7. So off they go to the armory, those unfortunate “hand-picked” officers, where they’re issued a sidearm and sometimes a shotgun, depending upon how many were on hand and how many were in decent working condition.

8. The recently-armed officers are loaded into smelly vans and buses, packed in like the sardinish inmates who’d ridden in those very vehicles just hours before. Keep in mind, corrections officers do not carry firearms while working inside the prison walls/fences; therefore their shooting skills could be woefully inadequate.

Meanwhile, back at the prison, all time off and other leave is cancelled for all officers. And, no one is allowed to leave their posts until further notice. No one goes home. In fact, more officers are called in to assist.

9. The vans and buses head out to the roads surrounding the prison and the wooded areas between. The vehicles stop at regular intervals to drop off an officer who is to stand there until someone returns to retrieve him/her. Might be hours. Could be a day or more. I’ve been posted on street corners in the pouring rain during the wintertime, and I’ve stood in a wooded area all night long, without a flashlight.

10. Speaking of nighttime manhunts … when the sun falls during a southern summer, mosquitoes the size of small buzzards come out to dine on a guard’s exposed flesh.

11. The officer, including me during the night I was posted in that dark wooded spot, really wishes that supervisors would be kind enough to hand out a flashlight or two. This is especially so in the spots where it seemed likely that Count Dracula or some Hulk-like creature who’d spent the past twenty years beefing up on the rec yard, hoping to get a chance to crush a guard’s skull like an overripe melon, would leap from behind a bush at any moment.

Oh, and something to eat and drink at some point would be a nice touch. A portable radio to scream for help, if needed, would also be welcome.

12. Midnight approaches, as does something from dark bowels of the wooded area. Calm down Telltale Heart, it’s only a deer.

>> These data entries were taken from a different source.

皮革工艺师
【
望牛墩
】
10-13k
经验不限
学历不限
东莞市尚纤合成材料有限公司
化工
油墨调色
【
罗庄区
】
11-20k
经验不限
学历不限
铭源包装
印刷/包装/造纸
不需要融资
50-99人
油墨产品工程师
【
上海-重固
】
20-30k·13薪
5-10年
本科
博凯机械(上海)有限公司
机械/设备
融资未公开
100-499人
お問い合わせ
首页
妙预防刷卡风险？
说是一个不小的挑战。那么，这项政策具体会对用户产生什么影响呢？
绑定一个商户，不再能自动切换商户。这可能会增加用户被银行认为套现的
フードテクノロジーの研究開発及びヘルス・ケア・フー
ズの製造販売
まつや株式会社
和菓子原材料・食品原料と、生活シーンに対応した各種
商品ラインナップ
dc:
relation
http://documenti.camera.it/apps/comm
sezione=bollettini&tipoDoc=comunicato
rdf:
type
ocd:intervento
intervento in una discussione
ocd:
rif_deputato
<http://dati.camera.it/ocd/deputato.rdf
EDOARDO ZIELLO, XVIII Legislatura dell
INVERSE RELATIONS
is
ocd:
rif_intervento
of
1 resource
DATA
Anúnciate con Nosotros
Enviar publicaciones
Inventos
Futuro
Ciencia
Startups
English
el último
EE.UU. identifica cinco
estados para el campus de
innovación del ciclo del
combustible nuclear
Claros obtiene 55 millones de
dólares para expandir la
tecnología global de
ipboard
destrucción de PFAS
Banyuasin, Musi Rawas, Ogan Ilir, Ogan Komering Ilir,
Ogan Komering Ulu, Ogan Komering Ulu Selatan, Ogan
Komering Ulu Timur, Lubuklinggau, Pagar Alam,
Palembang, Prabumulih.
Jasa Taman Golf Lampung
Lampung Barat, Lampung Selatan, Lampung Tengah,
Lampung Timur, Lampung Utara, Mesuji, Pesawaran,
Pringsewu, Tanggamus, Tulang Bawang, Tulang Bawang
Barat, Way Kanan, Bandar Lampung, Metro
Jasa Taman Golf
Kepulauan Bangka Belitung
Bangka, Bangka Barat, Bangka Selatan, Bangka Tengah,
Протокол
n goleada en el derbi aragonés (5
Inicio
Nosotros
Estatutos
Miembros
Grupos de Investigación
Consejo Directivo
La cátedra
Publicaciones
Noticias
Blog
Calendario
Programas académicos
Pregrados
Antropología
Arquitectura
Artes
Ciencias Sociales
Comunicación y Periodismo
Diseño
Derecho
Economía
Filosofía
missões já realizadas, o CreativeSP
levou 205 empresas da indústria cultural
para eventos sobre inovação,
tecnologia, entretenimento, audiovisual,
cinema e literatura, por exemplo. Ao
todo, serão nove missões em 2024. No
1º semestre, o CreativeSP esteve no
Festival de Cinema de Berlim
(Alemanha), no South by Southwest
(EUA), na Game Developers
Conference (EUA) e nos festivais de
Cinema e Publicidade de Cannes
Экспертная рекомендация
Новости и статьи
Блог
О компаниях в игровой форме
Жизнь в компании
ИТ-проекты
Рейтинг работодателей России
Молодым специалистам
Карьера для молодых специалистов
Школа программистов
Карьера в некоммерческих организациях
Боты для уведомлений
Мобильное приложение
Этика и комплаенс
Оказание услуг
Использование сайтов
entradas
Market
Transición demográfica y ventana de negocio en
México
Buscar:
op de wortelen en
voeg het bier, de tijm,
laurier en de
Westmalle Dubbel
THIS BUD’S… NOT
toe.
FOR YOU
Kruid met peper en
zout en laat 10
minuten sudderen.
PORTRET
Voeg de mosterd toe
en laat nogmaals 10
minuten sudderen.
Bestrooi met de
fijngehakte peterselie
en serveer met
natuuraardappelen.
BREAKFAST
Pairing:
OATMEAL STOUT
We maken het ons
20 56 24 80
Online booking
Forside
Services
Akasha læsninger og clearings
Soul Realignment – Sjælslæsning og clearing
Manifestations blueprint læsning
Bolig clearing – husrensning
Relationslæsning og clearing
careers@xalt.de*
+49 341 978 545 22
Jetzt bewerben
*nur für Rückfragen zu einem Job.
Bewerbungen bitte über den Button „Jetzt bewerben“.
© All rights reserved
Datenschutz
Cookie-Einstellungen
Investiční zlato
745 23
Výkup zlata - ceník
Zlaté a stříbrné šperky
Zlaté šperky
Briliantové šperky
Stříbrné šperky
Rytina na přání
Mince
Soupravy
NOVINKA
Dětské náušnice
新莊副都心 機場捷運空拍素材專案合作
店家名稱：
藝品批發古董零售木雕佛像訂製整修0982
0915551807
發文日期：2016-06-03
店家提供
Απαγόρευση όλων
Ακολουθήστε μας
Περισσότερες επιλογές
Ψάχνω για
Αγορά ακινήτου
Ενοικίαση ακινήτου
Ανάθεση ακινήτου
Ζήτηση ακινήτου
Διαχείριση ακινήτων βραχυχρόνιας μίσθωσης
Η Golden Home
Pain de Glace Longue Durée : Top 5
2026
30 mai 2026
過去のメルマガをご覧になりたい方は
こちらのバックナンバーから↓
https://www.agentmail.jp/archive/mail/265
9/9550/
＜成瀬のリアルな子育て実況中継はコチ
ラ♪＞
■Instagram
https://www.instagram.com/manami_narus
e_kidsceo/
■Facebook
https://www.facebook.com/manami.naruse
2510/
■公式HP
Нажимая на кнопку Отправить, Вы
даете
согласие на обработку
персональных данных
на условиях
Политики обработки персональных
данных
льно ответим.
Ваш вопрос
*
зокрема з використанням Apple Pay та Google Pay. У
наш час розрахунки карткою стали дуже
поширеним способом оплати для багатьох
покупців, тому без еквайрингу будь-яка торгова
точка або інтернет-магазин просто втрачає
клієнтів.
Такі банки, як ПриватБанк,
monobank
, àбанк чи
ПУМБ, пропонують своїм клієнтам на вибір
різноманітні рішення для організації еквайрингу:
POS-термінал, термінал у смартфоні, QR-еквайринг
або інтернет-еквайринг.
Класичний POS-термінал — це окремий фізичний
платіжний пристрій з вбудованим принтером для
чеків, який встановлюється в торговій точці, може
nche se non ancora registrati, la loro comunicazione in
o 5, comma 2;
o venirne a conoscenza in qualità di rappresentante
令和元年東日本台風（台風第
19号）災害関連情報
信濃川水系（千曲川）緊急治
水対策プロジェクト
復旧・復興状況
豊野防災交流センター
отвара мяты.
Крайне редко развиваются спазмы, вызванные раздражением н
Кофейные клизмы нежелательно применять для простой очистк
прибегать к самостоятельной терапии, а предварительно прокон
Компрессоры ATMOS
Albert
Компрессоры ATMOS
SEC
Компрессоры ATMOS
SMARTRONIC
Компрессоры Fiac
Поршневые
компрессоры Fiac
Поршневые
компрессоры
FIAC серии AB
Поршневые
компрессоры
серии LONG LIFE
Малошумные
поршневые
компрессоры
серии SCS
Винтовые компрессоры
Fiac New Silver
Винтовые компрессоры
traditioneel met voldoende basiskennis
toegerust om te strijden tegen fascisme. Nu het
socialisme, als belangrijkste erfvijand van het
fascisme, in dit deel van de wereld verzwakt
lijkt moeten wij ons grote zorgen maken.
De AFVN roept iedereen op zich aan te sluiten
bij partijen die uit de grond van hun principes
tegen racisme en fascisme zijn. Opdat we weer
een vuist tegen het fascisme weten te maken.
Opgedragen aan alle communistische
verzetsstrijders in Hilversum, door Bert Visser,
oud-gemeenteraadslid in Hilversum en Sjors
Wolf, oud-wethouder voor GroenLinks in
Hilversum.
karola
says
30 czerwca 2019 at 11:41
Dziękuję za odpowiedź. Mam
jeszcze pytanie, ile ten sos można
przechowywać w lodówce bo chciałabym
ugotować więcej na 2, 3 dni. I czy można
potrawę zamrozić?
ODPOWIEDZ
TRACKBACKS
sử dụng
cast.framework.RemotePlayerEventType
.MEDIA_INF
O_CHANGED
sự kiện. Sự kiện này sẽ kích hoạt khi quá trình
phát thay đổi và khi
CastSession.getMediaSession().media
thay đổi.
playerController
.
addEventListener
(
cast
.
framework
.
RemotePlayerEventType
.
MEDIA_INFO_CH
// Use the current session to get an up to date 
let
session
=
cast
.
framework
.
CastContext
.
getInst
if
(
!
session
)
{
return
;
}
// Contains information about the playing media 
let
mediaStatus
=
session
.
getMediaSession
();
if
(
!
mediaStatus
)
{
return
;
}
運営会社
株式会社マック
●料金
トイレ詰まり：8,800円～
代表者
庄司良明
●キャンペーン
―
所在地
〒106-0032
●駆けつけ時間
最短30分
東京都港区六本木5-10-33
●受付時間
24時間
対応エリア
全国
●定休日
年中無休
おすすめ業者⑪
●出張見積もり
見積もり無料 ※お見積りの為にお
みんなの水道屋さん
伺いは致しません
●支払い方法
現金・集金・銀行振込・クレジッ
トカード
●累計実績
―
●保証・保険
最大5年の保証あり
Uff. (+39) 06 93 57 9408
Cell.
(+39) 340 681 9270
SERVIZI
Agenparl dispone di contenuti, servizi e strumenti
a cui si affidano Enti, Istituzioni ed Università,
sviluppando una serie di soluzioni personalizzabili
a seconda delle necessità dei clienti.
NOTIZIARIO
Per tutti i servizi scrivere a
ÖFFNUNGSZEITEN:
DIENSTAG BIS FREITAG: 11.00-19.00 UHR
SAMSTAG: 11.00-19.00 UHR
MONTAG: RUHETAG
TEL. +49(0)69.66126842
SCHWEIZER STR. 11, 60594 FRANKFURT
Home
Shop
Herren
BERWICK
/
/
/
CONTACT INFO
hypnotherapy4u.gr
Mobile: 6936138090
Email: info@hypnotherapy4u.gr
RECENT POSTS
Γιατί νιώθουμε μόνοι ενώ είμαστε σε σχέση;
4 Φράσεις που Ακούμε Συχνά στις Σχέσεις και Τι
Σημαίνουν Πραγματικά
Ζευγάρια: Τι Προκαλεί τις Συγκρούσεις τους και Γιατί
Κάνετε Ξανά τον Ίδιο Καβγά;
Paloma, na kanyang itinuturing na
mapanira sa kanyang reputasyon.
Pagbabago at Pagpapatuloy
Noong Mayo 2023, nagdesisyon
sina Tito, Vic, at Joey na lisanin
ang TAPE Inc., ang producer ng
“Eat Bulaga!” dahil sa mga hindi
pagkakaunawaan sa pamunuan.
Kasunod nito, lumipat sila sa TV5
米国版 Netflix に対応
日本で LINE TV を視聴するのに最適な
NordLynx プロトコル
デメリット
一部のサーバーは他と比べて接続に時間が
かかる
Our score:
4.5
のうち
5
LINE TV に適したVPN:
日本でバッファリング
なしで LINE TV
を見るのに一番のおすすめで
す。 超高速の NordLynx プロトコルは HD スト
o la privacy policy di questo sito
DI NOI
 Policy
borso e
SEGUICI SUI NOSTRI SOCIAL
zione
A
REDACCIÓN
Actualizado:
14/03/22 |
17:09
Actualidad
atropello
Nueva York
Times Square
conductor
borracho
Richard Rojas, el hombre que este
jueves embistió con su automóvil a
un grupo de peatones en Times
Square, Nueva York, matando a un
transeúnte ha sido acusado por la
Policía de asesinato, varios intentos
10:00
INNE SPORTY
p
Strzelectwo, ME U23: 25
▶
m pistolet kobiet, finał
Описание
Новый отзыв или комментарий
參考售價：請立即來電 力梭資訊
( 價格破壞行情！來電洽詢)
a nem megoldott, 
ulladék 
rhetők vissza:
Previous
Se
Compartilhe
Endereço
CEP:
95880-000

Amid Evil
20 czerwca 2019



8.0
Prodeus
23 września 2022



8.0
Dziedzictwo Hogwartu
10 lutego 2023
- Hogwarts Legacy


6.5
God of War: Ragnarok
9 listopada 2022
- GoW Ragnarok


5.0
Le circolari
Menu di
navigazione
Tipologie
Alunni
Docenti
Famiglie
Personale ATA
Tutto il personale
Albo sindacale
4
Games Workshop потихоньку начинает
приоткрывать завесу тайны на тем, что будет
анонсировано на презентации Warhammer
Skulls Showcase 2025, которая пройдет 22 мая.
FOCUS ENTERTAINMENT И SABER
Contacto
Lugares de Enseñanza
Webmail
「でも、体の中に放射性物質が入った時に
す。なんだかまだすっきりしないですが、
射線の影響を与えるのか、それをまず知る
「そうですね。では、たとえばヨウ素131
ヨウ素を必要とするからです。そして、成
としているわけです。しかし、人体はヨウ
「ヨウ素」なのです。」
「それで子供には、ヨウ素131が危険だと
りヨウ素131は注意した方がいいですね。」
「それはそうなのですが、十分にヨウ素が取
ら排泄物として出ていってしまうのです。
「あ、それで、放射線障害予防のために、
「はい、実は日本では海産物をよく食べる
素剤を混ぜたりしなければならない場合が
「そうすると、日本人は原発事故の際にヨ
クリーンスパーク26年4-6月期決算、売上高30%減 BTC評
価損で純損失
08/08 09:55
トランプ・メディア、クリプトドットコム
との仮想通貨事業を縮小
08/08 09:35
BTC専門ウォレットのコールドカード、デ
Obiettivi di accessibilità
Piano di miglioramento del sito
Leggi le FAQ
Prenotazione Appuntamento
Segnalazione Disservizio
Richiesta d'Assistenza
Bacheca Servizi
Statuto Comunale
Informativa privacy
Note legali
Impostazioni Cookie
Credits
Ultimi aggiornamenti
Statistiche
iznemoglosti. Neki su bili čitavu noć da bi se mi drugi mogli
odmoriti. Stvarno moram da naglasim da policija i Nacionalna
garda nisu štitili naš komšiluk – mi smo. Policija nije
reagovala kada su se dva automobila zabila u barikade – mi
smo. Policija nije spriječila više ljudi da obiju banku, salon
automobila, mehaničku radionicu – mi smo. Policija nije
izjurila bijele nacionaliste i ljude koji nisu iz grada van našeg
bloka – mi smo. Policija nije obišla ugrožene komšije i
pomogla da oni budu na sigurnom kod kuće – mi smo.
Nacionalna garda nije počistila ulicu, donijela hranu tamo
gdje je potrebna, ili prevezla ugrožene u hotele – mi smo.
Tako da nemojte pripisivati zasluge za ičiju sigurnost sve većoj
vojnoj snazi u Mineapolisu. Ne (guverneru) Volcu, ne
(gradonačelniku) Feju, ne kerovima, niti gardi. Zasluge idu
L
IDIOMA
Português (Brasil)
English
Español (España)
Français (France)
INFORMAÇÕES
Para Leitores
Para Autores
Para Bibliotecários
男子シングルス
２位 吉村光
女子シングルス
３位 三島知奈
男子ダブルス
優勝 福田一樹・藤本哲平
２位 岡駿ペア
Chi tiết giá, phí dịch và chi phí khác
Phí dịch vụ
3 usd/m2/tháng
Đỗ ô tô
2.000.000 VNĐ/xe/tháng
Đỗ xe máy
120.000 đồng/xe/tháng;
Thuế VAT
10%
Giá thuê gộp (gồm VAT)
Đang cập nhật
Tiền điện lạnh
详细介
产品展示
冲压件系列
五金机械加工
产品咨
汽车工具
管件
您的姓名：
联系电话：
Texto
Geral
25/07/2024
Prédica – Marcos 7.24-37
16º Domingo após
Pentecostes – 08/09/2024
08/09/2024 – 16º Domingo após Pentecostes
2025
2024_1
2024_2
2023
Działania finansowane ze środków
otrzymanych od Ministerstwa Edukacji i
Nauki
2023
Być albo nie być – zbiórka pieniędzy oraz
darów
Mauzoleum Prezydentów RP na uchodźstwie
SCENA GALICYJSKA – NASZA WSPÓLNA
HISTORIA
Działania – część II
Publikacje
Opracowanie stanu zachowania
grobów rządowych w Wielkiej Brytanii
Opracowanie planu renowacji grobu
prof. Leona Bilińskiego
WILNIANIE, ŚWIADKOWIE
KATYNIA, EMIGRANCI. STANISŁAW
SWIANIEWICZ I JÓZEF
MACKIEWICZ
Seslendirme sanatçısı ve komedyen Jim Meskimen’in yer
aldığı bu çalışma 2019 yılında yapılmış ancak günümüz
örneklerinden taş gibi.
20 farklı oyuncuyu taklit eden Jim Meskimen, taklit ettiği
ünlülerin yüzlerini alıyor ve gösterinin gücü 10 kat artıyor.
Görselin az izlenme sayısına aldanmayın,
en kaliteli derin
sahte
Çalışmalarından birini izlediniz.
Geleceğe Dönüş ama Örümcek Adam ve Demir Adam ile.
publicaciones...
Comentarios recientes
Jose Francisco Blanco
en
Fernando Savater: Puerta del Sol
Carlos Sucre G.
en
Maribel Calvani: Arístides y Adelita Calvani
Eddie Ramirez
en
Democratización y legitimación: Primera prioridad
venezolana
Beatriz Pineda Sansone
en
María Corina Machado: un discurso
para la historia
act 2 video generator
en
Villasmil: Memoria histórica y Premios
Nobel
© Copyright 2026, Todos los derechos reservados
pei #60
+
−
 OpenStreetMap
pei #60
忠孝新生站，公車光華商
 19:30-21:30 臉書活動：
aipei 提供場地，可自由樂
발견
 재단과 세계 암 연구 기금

13. A prison van finally drives up at 1 a.m. The driver, a White-shirt who’s enjoying an air-conditioned ride, rolls down his window to ask the officer if he’s seen anything. He’s holding a bottle of Diet Coke and promises someone will be by soon to relieve him. Doesn’t offer even a swallow of the beverage. The scent of some sort of warm food wafts to the officer from the open window. Mr. White-shirt drives away as you watch the van’s headlights fade to black as the vehicle rounds a curve.

14. An hour later another van pulls up and the driver tells the officer to get inside. The officer is told the search area has been expanded and they’re moving him to an area 20 miles away. Still no food or drink.

15. Twenty-four hours later the officer is standing in front of a house in a residential neighborhood, twenty-six miles from the prison. It’s raining very hard. No rain gear. Thankfully, the homeowner brings hot soup, a ham and cheese sandwich, and a thermos filled with black coffee.

16. Now thirty hours have passed since the escape siren sounded. A prison van rolls to a stop in front of the exhausted officer and the driver tells him to get inside.

17. The prisoner was located 250 miles away, traveling in a vehicle owned by a prison kitchen employee. She was driving the car at the time it was stopped by state police.

18. The officer, wet, tired, and still hungry, learned that officials suspected the kitchen worker all along and had alerted police to locate her.

19. The officer also learned that his bosses had stationed him and his co-workers throughout the countryside as merely a precaution in case the other “thing” didn’t pan out.

20. And that is why we hated escapes. Well, that and the fact that psycho-killer was roaming the streets.

And the mosquitos … and the Hulk, and Dracula, and that scary deer.

*Remember, it was a long, long time ago when I worked as a corrections officer. I’m sure times and things have changed a bit since then. However, I’d be willing to bet a dollar to a cop’s doughnut that forced overtime and poor treatment by administration still occurs and is something that’s despised by many of today’s corrections officers.